Assigned task » Copy out, in full, every line in the material that contains the word "maximum".

Rendered chart images:
::::::
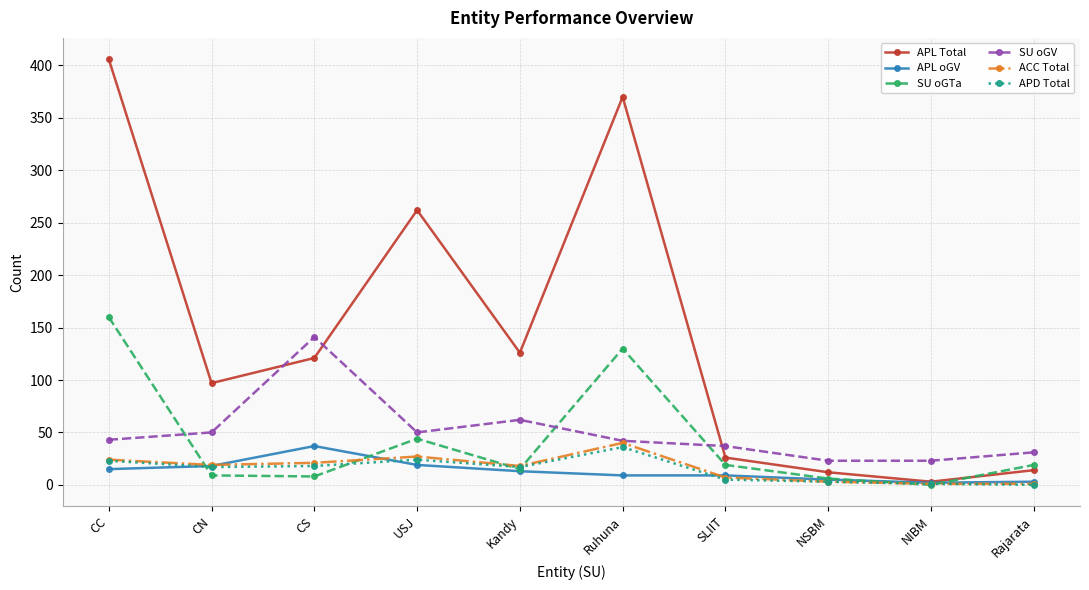

What is the sum of all APD Total values?

144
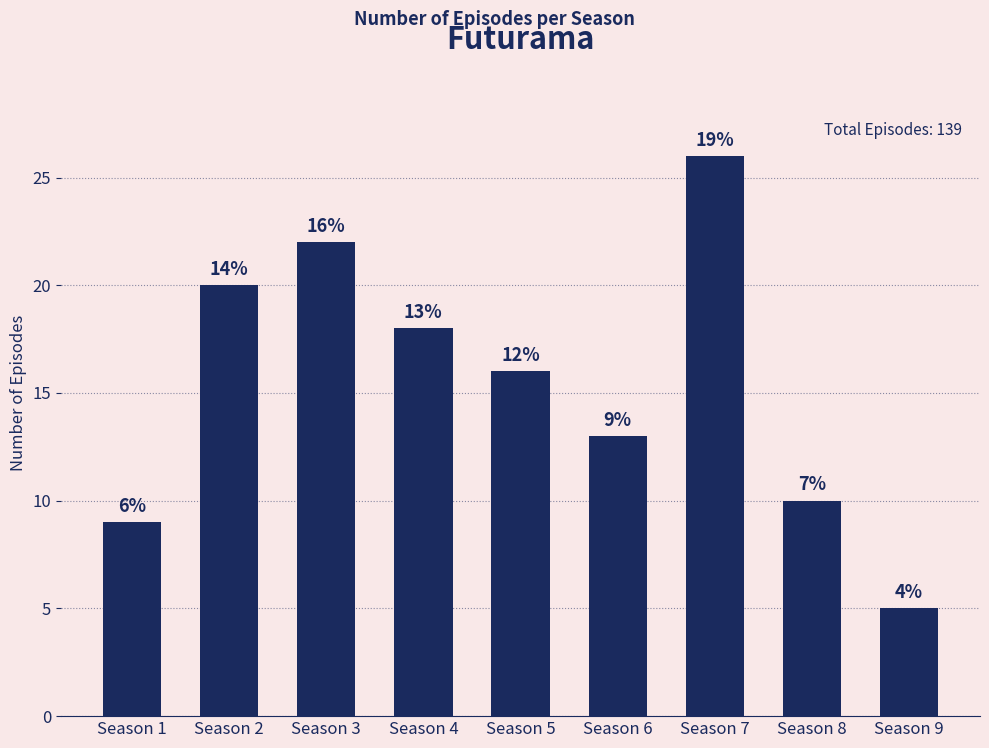

How many bars are there in total?

9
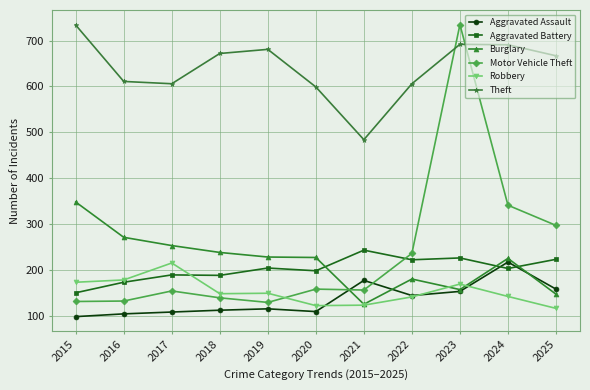

Does the chart have visible grid lines?

Yes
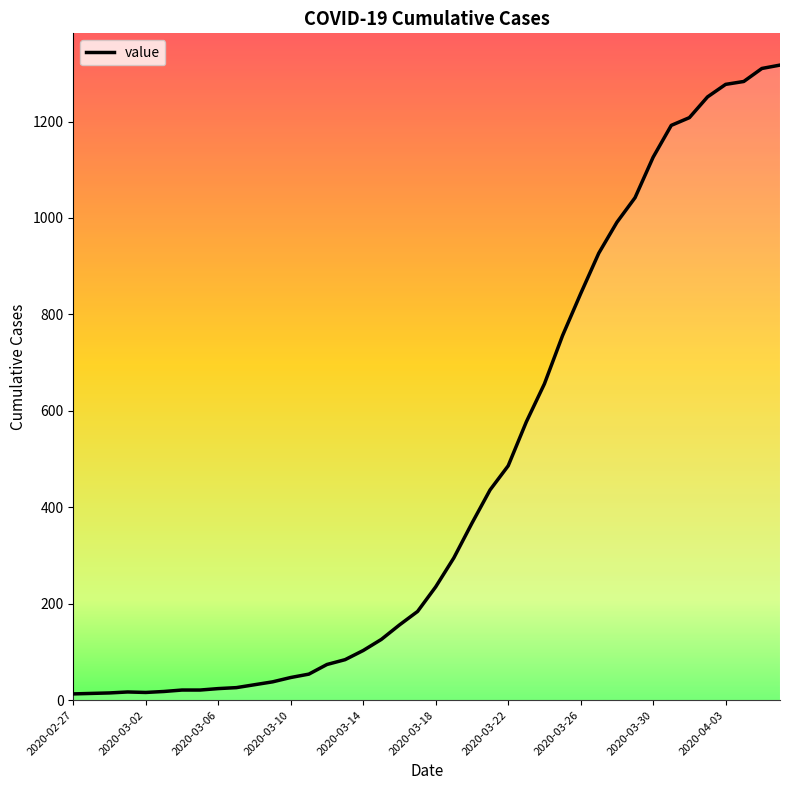

What is the maximum value shown in the chart?

1317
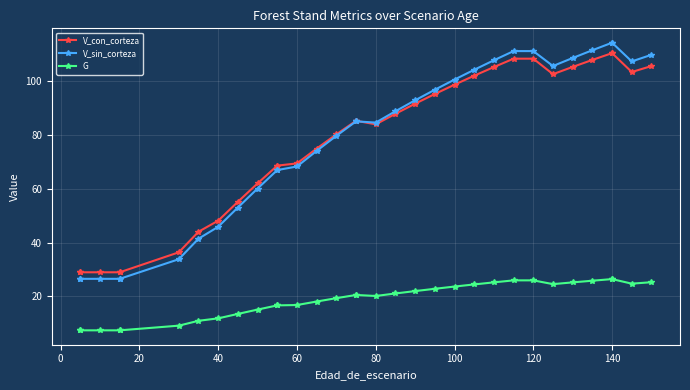

Is the value of G at 32 greater than the value of V_con_corteza at 11?

No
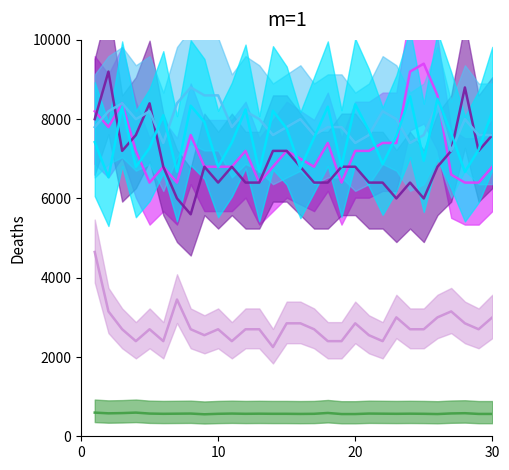

Reading right to left, list all the values displayed in this chart.

Extraction CPU: 30=6800.0	29=6400.0	28=6400.0	27=6600.0	26=8600.0	25=9400.0	24=9200.0	23=7400.0	22=7400.0	21=7200.0	20=7200.0	19=6400.0	18=7400.0	17=6800.0	16=7000.0	15=7200.0	14=6800.0	13=6400.0	12=7200.0	11=6800.0	10=6800.0	9=6800.0	8=7600.0	7=6400.0	6=6800.0	5=6400.0	4=7200.0	3=8400.0	2=7800.0	1=8200.0
Transformation CPU: 30=7600.0	29=7200.0	28=8800.0	27=7200.0	26=6800.0	25=6000.0	24=6400.0	23=6000.0	22=6400.0	21=6400.0	20=6800.0	19=6800.0	18=6400.0	17=6400.0	16=6800.0	15=7200.0	14=7200.0	13=6400.0	12=6400.0	11=6800.0	10=6400.0	9=6800.0	8=5600.0	7=6000.0	6=6800.0	5=8400.0	4=7600.0	3=7200.0	2=9200.0	1=8000.0
Transformation cuDF CPU: 30=3000.0	29=2700.0	28=2850.0	27=3150.0	26=3000.0	25=2700.0	24=2700.0	23=3000.0	22=2400.0	21=2550.0	20=2850.0	19=2400.0	18=2400.0	17=2700.0	16=2850.0	15=2850.0	14=2250.0	13=2700.0	12=2700.0	11=2400.0	10=2700.0	9=2550.0	8=2700.0	7=3450.0	6=2400.0	5=2700.0	4=2400.0	3=2700.0	2=3150.0	1=4650.0
Loading CPU: 30=7600.0	29=7600.0	28=8000.0	27=7200.0	26=8400.0	25=7600.0	24=7400.0	23=8000.0	22=8200.0	21=7600.0	20=7400.0	19=7800.0	18=7800.0	17=7600.0	16=8000.0	15=7800.0	14=7600.0	13=8000.0	12=8200.0	11=7800.0	10=8600.0	9=8600.0	8=8800.0	7=8400.0	6=7400.0	5=8200.0	4=8000.0	3=8400.0	2=8200.0	1=7800.0
Extraction Time: 30=8195.0	29=7230.0	28=6670.0	27=7645.0	26=8515.0	25=6950.0	24=8575.0	23=7570.0	22=6865.0	21=7710.0	20=8375.0	19=6805.0	18=8315.0	17=7535.0	16=6765.0	15=7765.0	14=8210.0	13=6675.0	12=8245.0	11=7410.0	10=6795.0	9=7930.0	8=8340.0	7=6675.0	6=8100.0	5=7275.0	4=6795.0	3=8315.0	2=6535.0	1=7420.0
Transformation Time: 30=564.0	29=564.0	28=582.0	27=576.0	26=561.0	25=567.0	24=570.0	23=567.0	22=570.0	21=573.0	20=561.0	19=561.0	18=588.0	17=567.0	16=564.0	15=567.0	14=567.0	13=570.0	12=567.0	11=573.0	10=567.0	9=555.0	8=573.0	7=570.0	6=567.0	5=573.0	4=597.0	3=585.0	2=579.0	1=597.0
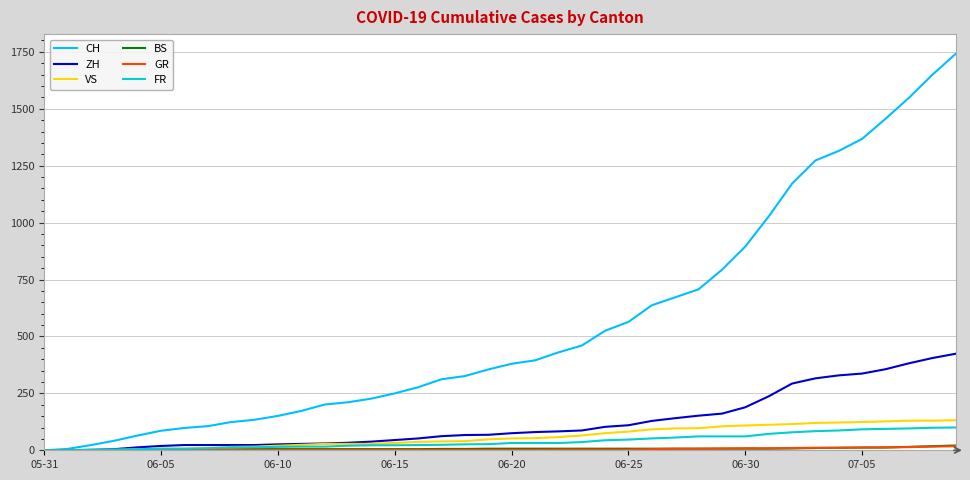

What is the maximum value for CH?

1741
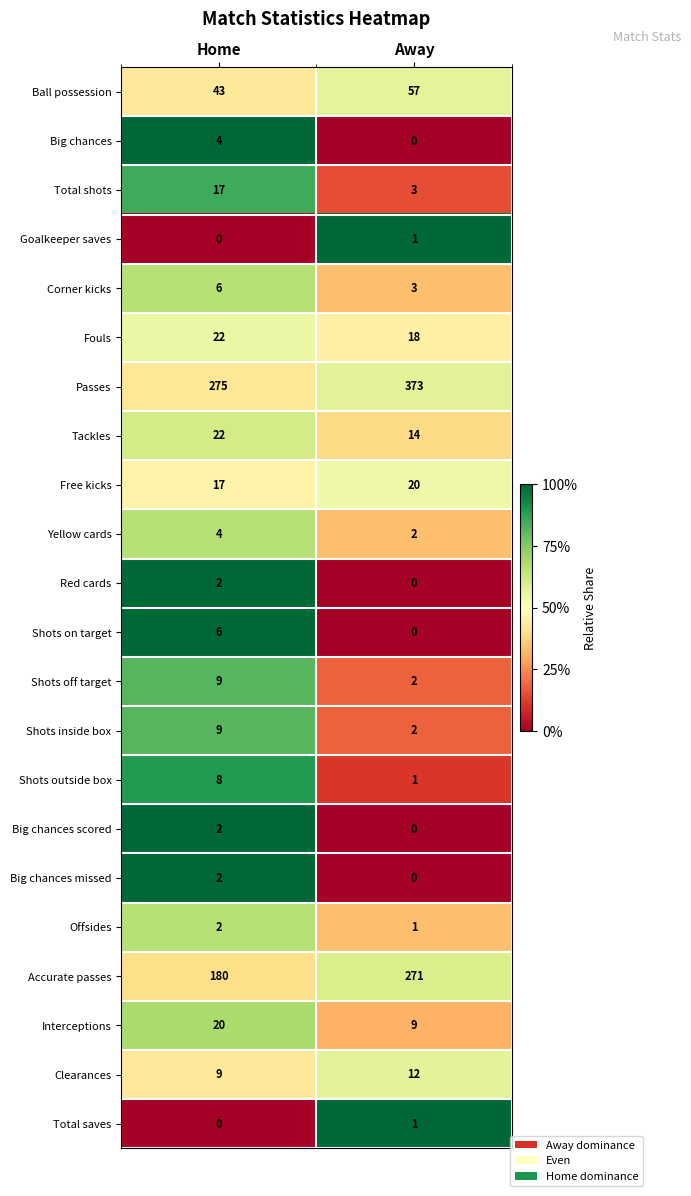

What is the total value across all series at Away?

790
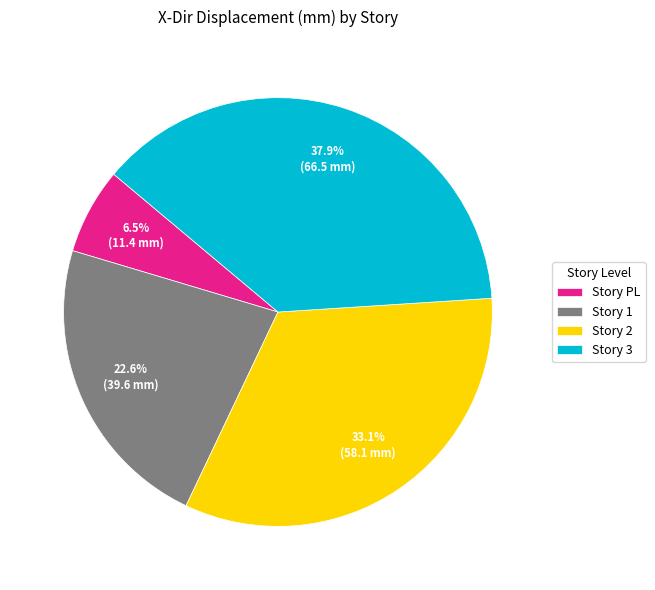

Which category has the smallest portion of the pie?

Story PL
::::::
Answer »
What is the maximum value shown in the chart?
What is the maximum value for CH?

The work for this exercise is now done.